**Work instruction**
Below are some records: retype them all exactly, but not the pictures.

**Records to process**
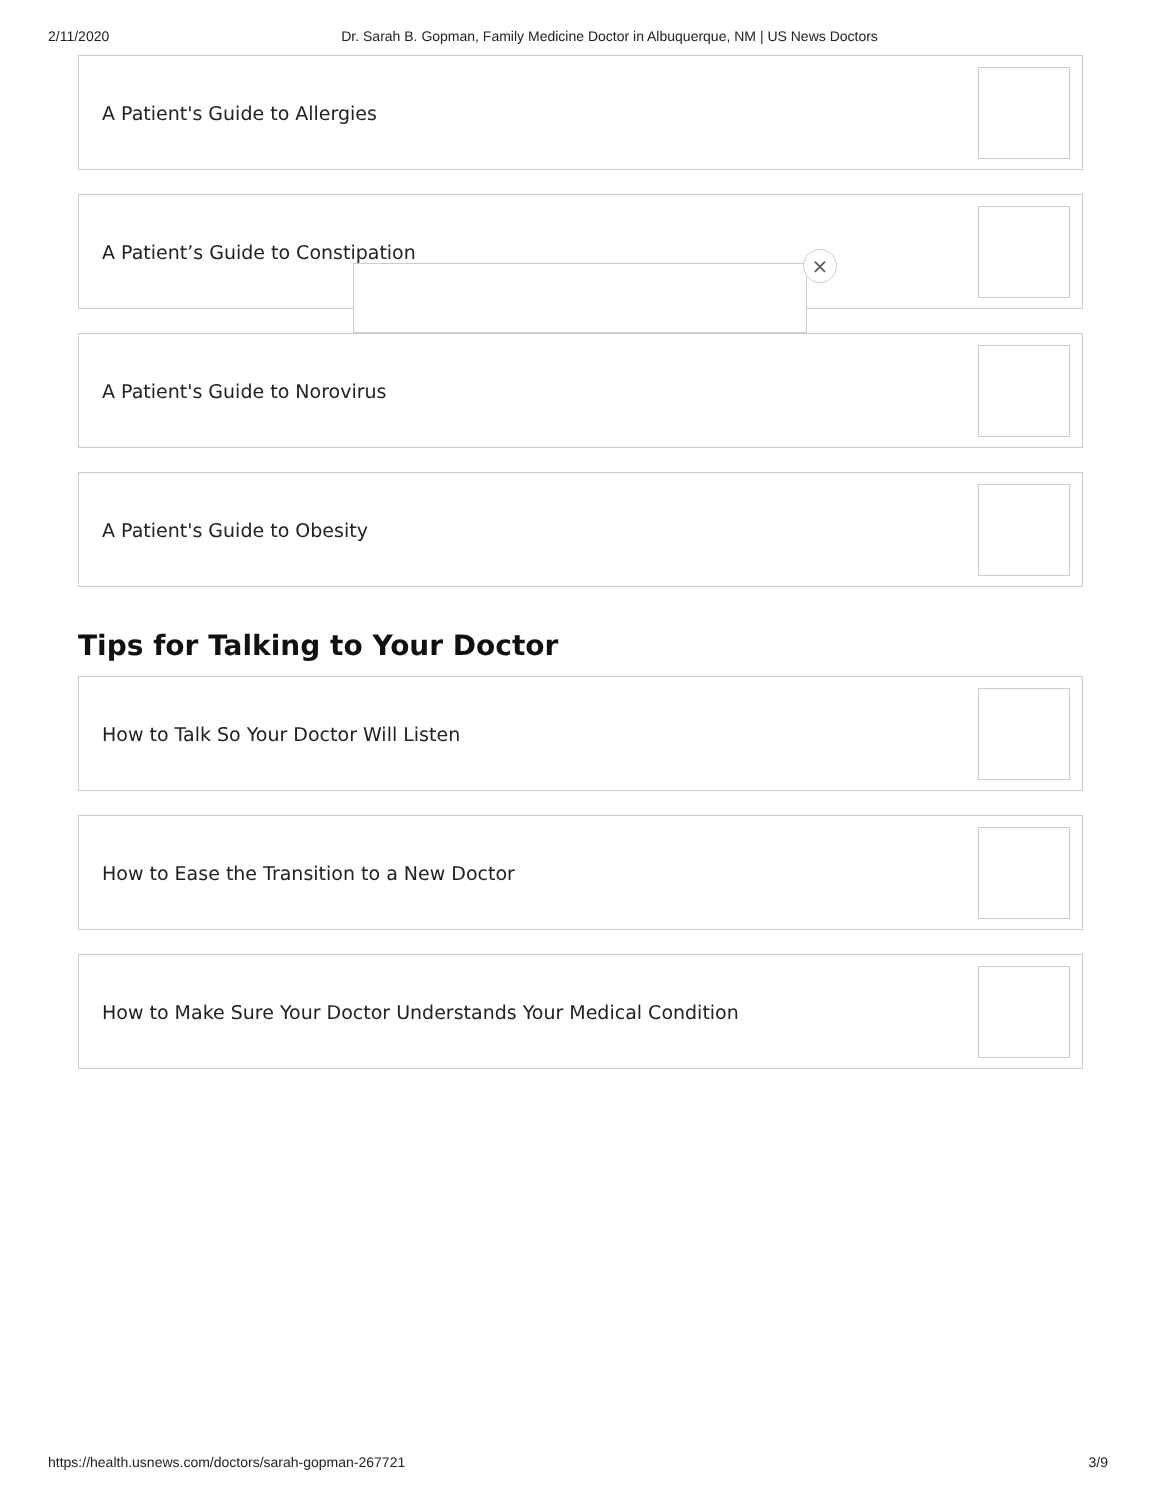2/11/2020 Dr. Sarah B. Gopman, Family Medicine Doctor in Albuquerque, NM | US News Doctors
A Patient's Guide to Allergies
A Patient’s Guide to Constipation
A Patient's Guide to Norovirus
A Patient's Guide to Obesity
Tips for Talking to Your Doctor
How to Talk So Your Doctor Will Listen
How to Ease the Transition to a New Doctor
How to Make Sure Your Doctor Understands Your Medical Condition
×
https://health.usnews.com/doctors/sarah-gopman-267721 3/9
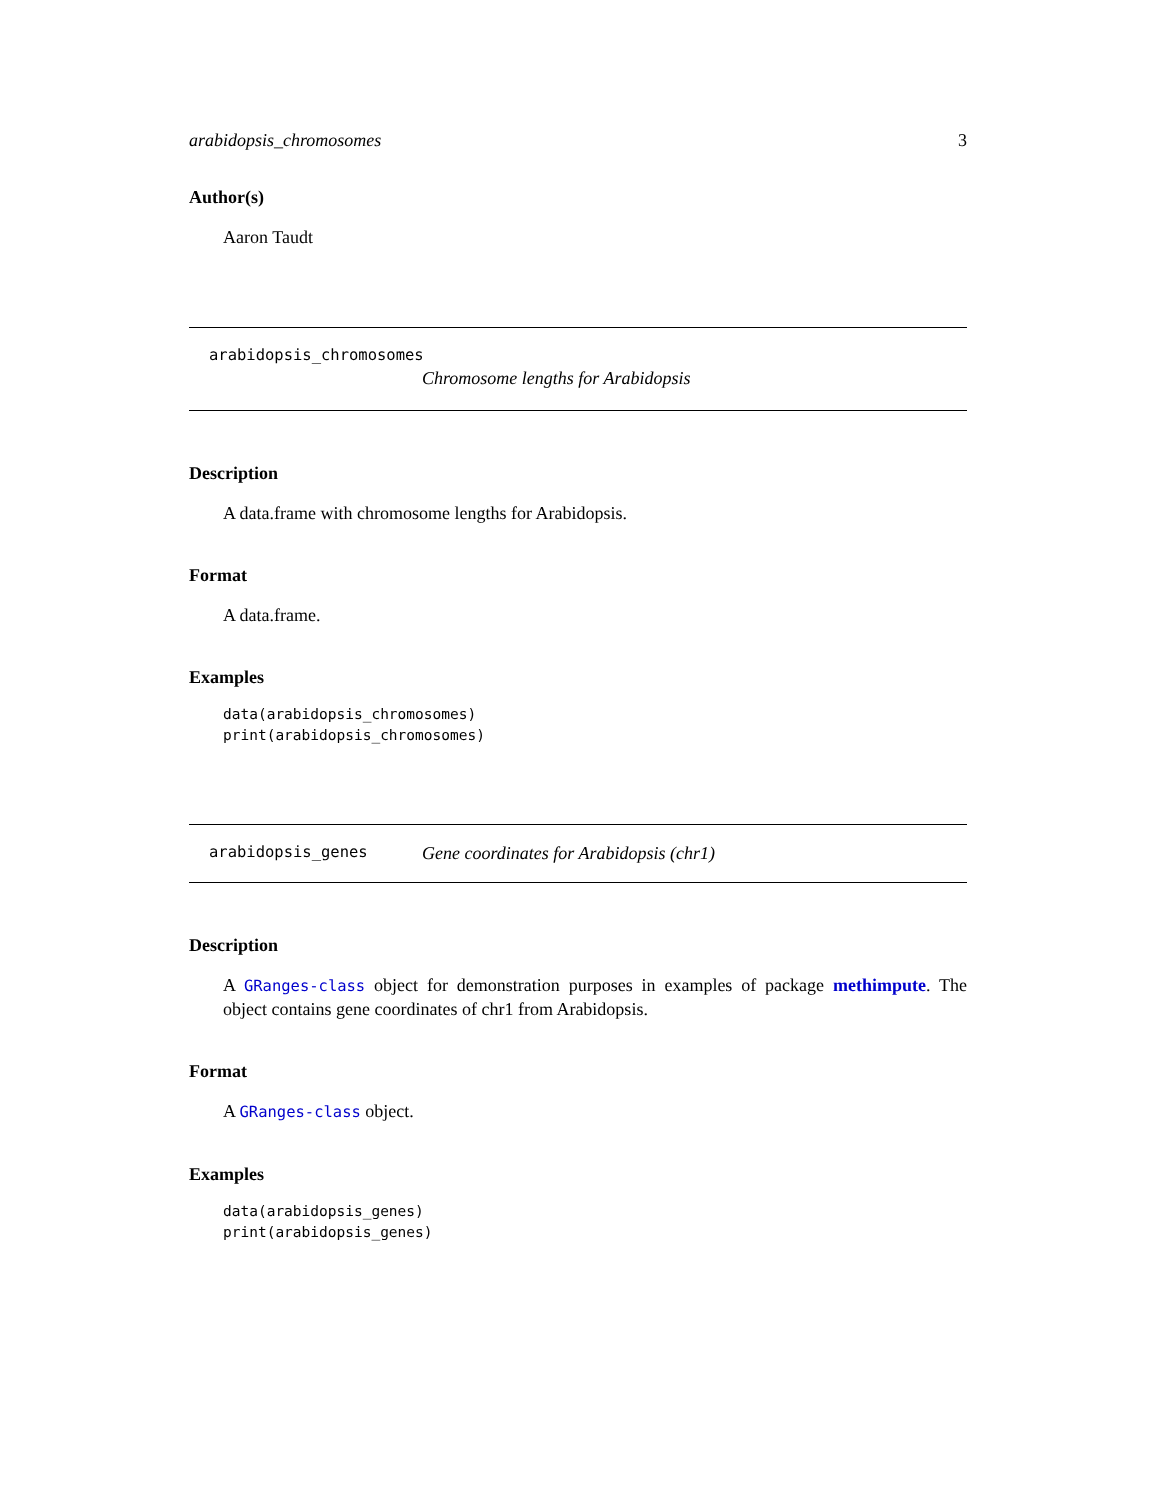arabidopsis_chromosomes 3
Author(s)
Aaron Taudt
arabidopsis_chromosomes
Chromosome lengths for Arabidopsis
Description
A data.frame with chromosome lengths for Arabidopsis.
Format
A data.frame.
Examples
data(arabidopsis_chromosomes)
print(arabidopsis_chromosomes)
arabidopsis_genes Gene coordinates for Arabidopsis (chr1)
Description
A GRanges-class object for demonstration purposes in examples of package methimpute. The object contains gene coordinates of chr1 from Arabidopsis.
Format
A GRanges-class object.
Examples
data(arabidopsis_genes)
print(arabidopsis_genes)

**Answer space**
2/11/2020 Dr. Sarah B. Gopman, Family Medicine Doctor in Albuquerque, NM | US News Doctors
A Patient's Guide to Allergies
A Patient’s Guide to Constipation
A Patient's Guide to Norovirus
A Patient's Guide to Obesity
Tips for Talking to Your Doctor
How to Talk So Your Doctor Will Listen
How to Ease the Transition to a New Doctor
How to Make Sure Your Doctor Understands Your Medical Condition
×
https://health.usnews.com/doctors/sarah-gopman-267721 3/9
arabidopsis_chromosomes 3
Author(s)
Aaron Taudt
arabidopsis_chromosomes
Chromosome lengths for Arabidopsis
Description
A data.frame with chromosome lengths for Arabidopsis.
Format
A data.frame.
Examples
data(arabidopsis_chromosomes)
print(arabidopsis_chromosomes)
arabidopsis_genes Gene coordinates for Arabidopsis (chr1)
Description
A GRanges-class object for demonstration purposes in examples of package methimpute. The object contains gene coordinates of chr1 from Arabidopsis.
Format
A GRanges-class object.
Examples
data(arabidopsis_genes)
print(arabidopsis_genes)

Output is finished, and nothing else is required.